Na primeira metade do século XVIII, a elevada produção de ouro possibilitou o funcionamento simultâneo de três casas da moeda e a cunhagem de grande quantidade de Moedas de Ouro, cujos valores e beleza testemunham à opulência que caracterizou o período do reinado de D. João V. Quando do estabelecimento de uma casa da moeda brasileira em Minas Gerais foi determinado quando da proibição da circulação do ouro em pó dentro da capitania.

A nova casa de moedas braseleiras além de fabricarem moedas de ouro iguais às cunhadas no Reino, no Rio e na Bahia, deveria fabricar Moedas de Ouro com valores nominais de 20.000 e 10.000 réis. Algum tempo depois foi alterada a forma e o valor das Moedas de Ouro portuguesas, criando a série de escudos, que também eram Moedas de Ouro. Décadas mais tarde voltaram também a ser fabricadas as Moedas de Ouro provinciais.

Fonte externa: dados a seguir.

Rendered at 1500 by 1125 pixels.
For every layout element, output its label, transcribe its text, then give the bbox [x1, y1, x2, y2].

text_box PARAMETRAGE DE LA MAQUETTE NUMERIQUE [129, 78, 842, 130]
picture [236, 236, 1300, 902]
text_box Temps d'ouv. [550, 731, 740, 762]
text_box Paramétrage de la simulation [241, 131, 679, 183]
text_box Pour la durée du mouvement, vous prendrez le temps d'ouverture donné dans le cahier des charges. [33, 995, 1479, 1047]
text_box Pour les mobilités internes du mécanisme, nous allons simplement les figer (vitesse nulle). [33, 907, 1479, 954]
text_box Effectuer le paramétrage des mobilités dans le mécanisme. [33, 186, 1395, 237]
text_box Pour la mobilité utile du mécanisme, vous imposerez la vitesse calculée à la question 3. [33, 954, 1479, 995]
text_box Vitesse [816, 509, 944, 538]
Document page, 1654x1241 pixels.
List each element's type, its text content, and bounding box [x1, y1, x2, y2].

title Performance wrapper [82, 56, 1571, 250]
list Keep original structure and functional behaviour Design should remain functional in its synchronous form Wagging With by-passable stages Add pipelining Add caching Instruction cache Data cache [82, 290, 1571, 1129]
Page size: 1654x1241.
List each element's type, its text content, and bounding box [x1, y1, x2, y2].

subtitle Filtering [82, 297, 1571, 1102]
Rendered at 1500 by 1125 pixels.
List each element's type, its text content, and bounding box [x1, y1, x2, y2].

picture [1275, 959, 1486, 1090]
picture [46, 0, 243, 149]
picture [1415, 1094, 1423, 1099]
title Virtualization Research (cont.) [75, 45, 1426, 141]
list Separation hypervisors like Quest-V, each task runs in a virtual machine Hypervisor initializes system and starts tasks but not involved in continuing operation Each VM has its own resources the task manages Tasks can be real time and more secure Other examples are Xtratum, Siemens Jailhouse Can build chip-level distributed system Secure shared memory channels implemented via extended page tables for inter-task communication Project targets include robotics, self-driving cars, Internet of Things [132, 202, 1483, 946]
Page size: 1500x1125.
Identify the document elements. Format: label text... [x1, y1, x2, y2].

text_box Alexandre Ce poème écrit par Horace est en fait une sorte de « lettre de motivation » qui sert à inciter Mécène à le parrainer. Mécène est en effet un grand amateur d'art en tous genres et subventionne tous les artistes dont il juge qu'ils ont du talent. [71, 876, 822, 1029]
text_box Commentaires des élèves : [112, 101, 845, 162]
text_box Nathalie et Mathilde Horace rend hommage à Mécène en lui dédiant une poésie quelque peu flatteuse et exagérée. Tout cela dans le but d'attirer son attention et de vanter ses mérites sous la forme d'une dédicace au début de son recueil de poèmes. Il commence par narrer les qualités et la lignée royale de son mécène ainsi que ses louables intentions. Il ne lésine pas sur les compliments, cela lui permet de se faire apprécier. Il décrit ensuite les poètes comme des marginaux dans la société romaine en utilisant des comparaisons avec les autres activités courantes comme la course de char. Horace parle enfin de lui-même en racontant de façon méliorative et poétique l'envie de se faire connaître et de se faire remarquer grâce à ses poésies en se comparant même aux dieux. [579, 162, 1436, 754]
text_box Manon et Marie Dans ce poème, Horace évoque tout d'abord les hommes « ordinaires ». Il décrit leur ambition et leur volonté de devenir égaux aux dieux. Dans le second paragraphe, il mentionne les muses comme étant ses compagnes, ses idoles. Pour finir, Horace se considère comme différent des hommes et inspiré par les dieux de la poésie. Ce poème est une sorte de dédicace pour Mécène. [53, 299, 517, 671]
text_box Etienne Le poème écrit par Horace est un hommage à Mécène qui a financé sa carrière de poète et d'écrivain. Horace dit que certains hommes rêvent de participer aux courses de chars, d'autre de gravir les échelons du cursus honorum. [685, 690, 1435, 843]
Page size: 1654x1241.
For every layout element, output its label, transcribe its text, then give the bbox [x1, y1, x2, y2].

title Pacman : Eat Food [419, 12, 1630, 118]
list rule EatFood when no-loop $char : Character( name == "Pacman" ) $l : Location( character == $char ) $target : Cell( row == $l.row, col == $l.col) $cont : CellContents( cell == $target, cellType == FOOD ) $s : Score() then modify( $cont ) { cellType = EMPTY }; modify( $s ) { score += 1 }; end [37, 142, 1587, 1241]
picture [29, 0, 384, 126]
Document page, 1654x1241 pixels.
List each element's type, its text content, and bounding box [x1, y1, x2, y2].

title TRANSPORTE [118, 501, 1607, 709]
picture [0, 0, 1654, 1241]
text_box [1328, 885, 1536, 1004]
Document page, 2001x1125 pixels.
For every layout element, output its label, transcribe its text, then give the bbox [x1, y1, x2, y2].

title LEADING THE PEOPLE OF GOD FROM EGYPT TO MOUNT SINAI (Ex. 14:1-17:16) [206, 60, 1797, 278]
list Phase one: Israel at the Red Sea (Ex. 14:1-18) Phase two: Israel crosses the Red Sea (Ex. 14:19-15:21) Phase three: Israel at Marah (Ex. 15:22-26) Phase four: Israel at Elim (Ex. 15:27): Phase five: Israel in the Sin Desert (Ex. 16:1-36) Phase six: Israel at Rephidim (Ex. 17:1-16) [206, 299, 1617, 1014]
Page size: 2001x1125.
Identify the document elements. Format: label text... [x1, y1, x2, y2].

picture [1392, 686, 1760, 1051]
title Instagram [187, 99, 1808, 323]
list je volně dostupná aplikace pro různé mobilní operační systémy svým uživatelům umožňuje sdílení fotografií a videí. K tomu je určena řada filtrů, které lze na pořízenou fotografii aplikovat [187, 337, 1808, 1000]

Em 1750 foi proibida a circulação de Moedas de Ouro nas regiões de mineração, considerando que as transações comerciais naquelas comarcas poderiam ser realizadas com barras de ouro marcadas e ouro em pó. Para atender às necessidades do comércio miúdo na região, mandou que as casas da moeda do Rio de Janeiro e da Bahia cunhassem moedas provinciais de prata e cobre, assim houve uma evolução da moeda.